Второй повод — 50-летие эмблематичного фильма о войне «Белорусский вокзал», ставшего частью народного сознания. О поколении, завоевавшем Победу и разминувшемся с новым временем или безвременьем.
И наконец, самый незначительный из триггеров — недавний казус с ведущим «Международной пилорамы» Тиграном Кеосаяном, вздумавшим снимать по мотивам «Белорусского вокзала» фильм «Бессмертные» про «афганцев». Когда Смирнов отказал ему в благословении на работу и разгорелся скандал, Кеосаян заявил, что «не снимает ремейков». Упоминания о ремейке «Белорусского вокзала» тут же исчезло с сайта «Мосфильма» и из соцсетей киностудии. Хотя в 3-м павильоне воздвигаются декорации.
— Обидно, что о легендарном фильме вспомнили не в связи с юбилеем, а в связи с этой историей.
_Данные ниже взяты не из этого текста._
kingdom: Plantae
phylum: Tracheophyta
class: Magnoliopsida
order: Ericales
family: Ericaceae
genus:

Как вы к ней отнеслись?
— Ну, какие у меня это может вызвать чувства? Мне кажется диким, что Отечественную войну пытаются приравнять к колониальной афганской войне, это, на мой взгляд, совершенно разные истории. Ничего, кроме омерзения, она у меня не вызывает.
— На это могут сказать, что мальчики, которых послали воевать в Афганистан, ни в чем не виноваты, они пытались быть честными, мужественными. Об их подвигах и потерях на родине умалчивали, родителям павших солдат военкомы запрещали говорить, где именно погиб их сын. Для вернувшихся с «засекреченной войны» лишь поначалу требовали пенсий и льгот, потом государство постаралось о них забыть. В чем тут претензия?
— Отечественная война и именуется Отечественной, потому что люди защищали свой дом, своих детей, свою страну. И жизнь отдавали… Шла освободительная война за свободу и независимость отечества. А здесь… Десятилетняя провальная военная кампании. Около 15 тысяч погибших. Не хочу даже в это вдаваться, это просто совершенно разные вещи.
— Как вам кажется, в чем секрет долгой жизни «Белорусского вокзала»?
— Прежде всего в двух вещах: превосходные диалоги автора сценария Вадима Трунина и замечательные артисты, из которых остались только Нина Ургант и Маргарита Терехова.
— Вам не было тридцати, почему после радикального и скандального «Ангела», размышлявшего об итогах революции и запрещенного цензурой, вы хотели снять полнометражную картину о ветеранах?
— Я сидел в глубокой безработице после того, как мой фильм «Ангел» отправили на полку, и замминистра Владимир Евтихианович Баскаков заявил: «Мы тебе поможем сменить профессию».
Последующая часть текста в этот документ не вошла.